The pendant flower clusters are formed of convex umbels of buttery yellow flowers fussy on the part of the upper curved surface, this is set off with a slightly lighter pagoda shaped center. There is a warm undertone to the yellowish petals. The tip and the edges of the petals are turned under giving a squared off shape to the flowers.
This is a plant that most collectors will find very attractive, unique and desirable. Although it is a little slow to start it is one that is worth cultivating and being patient with.
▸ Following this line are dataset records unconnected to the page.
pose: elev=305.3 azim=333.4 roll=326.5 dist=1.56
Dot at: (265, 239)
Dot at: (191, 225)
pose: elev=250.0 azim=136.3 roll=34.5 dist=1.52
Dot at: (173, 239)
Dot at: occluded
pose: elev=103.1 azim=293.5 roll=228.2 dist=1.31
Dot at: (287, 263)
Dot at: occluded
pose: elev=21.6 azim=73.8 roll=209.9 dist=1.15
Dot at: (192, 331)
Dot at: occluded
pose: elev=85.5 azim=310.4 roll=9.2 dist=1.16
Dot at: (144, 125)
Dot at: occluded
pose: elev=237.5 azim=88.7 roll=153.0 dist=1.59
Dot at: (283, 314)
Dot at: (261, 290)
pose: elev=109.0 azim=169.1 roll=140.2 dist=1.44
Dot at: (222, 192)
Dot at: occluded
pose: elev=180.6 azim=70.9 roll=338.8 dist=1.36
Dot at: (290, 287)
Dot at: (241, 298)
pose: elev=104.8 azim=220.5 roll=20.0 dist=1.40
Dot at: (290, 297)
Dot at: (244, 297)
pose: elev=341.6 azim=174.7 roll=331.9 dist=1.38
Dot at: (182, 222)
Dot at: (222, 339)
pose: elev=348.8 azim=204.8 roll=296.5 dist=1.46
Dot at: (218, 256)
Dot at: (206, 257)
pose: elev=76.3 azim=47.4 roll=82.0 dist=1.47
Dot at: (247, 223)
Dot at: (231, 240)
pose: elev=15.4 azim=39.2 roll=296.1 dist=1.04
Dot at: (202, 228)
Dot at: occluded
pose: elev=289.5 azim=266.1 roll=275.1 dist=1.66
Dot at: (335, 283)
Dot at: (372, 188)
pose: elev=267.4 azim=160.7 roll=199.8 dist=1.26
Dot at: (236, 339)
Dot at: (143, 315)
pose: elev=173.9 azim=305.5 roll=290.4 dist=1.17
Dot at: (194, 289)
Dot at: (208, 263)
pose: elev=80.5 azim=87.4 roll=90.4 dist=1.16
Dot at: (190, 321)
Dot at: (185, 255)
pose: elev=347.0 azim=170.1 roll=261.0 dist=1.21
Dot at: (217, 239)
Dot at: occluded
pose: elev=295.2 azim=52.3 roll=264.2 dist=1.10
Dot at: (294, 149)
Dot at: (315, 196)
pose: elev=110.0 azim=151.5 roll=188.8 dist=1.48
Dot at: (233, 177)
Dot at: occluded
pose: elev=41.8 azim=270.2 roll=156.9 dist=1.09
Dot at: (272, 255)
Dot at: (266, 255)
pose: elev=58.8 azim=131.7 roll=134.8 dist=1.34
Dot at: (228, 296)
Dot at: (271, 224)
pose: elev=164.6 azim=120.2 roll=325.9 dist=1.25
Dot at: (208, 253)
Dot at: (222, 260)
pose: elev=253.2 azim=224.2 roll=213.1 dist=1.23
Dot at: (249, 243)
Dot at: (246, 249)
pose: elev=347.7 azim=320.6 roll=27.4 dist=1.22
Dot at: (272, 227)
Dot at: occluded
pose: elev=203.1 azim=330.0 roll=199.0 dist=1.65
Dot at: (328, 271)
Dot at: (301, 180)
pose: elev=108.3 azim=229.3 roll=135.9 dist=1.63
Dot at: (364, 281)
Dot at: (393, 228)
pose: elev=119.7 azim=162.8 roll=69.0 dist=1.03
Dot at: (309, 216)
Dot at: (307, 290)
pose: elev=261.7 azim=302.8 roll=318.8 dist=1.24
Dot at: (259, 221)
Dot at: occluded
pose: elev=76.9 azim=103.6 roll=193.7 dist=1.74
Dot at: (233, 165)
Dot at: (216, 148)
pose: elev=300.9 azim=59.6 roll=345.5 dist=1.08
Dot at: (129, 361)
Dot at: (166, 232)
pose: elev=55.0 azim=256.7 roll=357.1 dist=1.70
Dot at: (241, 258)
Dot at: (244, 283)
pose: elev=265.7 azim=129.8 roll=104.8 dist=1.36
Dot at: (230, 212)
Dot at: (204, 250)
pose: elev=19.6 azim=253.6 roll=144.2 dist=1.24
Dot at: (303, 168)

Note: This is one Hoya that should not be over-potted nor over-watered. It might be that it will like more light than most Hoyas and probably good humidity, since it grows along streams where there is ample light.
Source: Hoya Handbook (1992) P. 69. D. Kloppenburg & A. Wayman. Hoya erythrina Rintz
Special Thanks to Ryu Cuerdo (Hoya Ryu) and Angeline Simmons (The Hoya Lane) for allowing me to use their photos.
Hoya erythrina of my friend in the Philippines
My Hoya erythrina here in New Zealand. This is the mumma plant of the cuttings I sold early this year. It is now growing a long vine.
The flowers. You will observe a clean, sweet, citrus fragrance from the blooms both day and night. This is a peculiar trait, since most Hoyas are fragrant at night or late evening only reaching a peak of fragrance the first night, then with successive, diminishing peaks the following nights.